[Extracted page text data]
»»
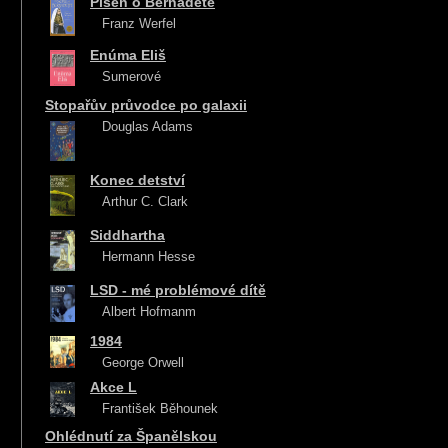
Píseň o Bernadetě
Franz Werfel
Enúma Eliš
Sumerové
Stopařův průvodce po galaxii
Douglas Adams
Konec detství
Arthur C. Clark
Siddhartha
Hermann Hesse
LSD - mé problémové dítě
Albert Hofmanm
1984
George Orwell
Akce L
František Běhounek
Ohlédnutí za Španělskou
««
▶ **What is required**:
Which lines run from the one containing "Arthur C. Clark" to the final line of the entries? Return those lines exactly, and only those.

▶ **Solution**:
Arthur C. Clark
Siddhartha
Hermann Hesse
LSD - mé problémové dítě
Albert Hofmanm
1984
George Orwell
Akce L
František Běhounek
Ohlédnutí za Španělskou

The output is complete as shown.